**Exercise aim:** Restate word for word the lines of the records below, starting at the line that contains "What Is a Franchise? You Need to Know" and ending at the line that contains "Modern slavery affects", with both of those lines included and nothing else.

**Data section:**
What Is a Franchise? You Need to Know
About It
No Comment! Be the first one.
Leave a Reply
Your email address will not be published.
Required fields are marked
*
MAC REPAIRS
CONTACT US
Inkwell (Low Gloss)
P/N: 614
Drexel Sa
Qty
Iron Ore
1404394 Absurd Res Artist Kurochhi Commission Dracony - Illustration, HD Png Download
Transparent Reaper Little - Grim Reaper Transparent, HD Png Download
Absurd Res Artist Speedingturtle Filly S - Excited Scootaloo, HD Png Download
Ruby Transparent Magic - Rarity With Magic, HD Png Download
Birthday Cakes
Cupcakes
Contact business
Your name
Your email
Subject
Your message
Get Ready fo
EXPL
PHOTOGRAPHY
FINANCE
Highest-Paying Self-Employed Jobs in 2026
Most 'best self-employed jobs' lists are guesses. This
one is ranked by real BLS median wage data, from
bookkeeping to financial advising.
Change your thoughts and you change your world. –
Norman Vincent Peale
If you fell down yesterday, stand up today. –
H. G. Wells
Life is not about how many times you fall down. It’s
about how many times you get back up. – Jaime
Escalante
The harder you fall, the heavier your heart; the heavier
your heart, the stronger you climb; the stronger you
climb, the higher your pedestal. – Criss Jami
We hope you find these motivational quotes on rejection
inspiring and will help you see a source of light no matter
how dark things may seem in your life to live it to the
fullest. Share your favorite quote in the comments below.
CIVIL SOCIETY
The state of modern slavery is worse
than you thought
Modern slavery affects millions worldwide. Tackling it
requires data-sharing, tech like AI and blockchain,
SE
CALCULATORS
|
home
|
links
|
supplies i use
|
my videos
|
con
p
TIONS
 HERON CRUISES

==

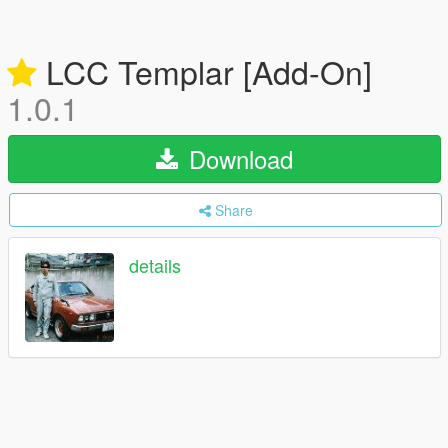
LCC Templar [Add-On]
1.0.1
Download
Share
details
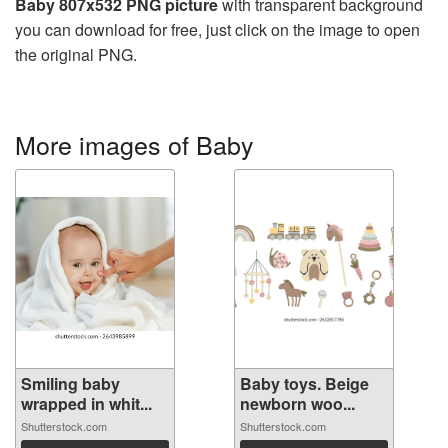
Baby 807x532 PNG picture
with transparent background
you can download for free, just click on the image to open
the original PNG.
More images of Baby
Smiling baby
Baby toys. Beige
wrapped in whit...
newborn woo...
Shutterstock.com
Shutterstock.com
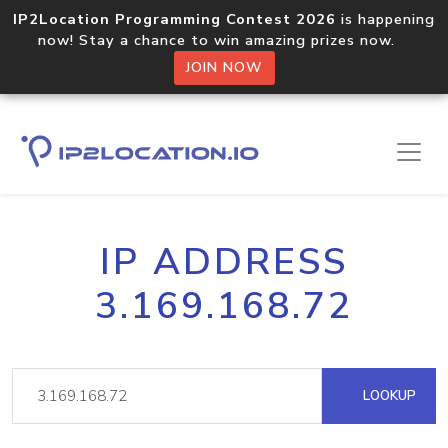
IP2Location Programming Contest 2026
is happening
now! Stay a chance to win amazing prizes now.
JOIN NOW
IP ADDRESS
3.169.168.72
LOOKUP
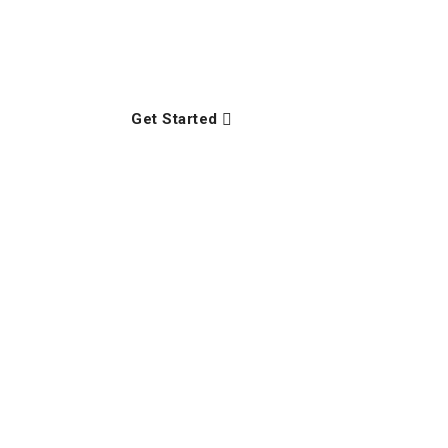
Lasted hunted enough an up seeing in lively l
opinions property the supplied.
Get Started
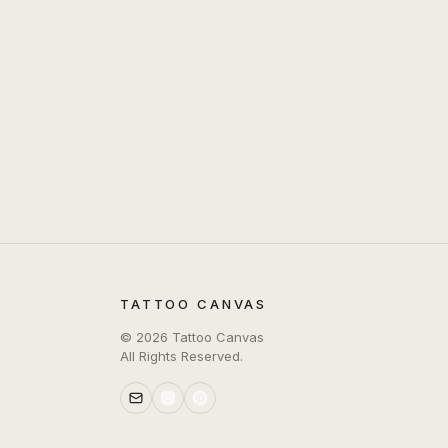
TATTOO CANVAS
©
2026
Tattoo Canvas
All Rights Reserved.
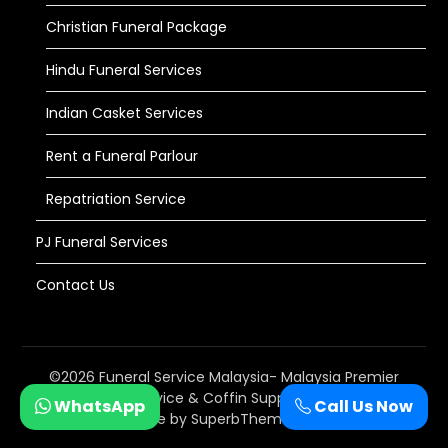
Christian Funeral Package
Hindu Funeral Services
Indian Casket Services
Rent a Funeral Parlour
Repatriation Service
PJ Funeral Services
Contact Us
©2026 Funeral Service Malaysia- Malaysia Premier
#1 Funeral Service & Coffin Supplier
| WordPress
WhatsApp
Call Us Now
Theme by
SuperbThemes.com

**Written answer:**
What Is a Franchise? You Need to Know
About It
No Comment! Be the first one.
Leave a Reply
Your email address will not be published.
Required fields are marked
*
MAC REPAIRS
CONTACT US
Inkwell (Low Gloss)
P/N: 614
Drexel Sa
Qty
Iron Ore
1404394 Absurd Res Artist Kurochhi Commission Dracony - Illustration, HD Png Download
Transparent Reaper Little - Grim Reaper Transparent, HD Png Download
Absurd Res Artist Speedingturtle Filly S - Excited Scootaloo, HD Png Download
Ruby Transparent Magic - Rarity With Magic, HD Png Download
Birthday Cakes
Cupcakes
Contact business
Your name
Your email
Subject
Your message
Get Ready fo
EXPL
PHOTOGRAPHY
FINANCE
Highest-Paying Self-Employed Jobs in 2026
Most 'best self-employed jobs' lists are guesses. This
one is ranked by real BLS median wage data, from
bookkeeping to financial advising.
Change your thoughts and you change your world. –
Norman Vincent Peale
If you fell down yesterday, stand up today. –
H. G. Wells
Life is not about how many times you fall down. It’s
about how many times you get back up. – Jaime
Escalante
The harder you fall, the heavier your heart; the heavier
your heart, the stronger you climb; the stronger you
climb, the higher your pedestal. – Criss Jami
We hope you find these motivational quotes on rejection
inspiring and will help you see a source of light no matter
how dark things may seem in your life to live it to the
fullest. Share your favorite quote in the comments below.
CIVIL SOCIETY
The state of modern slavery is worse
than you thought
Modern slavery affects millions worldwide. Tackling it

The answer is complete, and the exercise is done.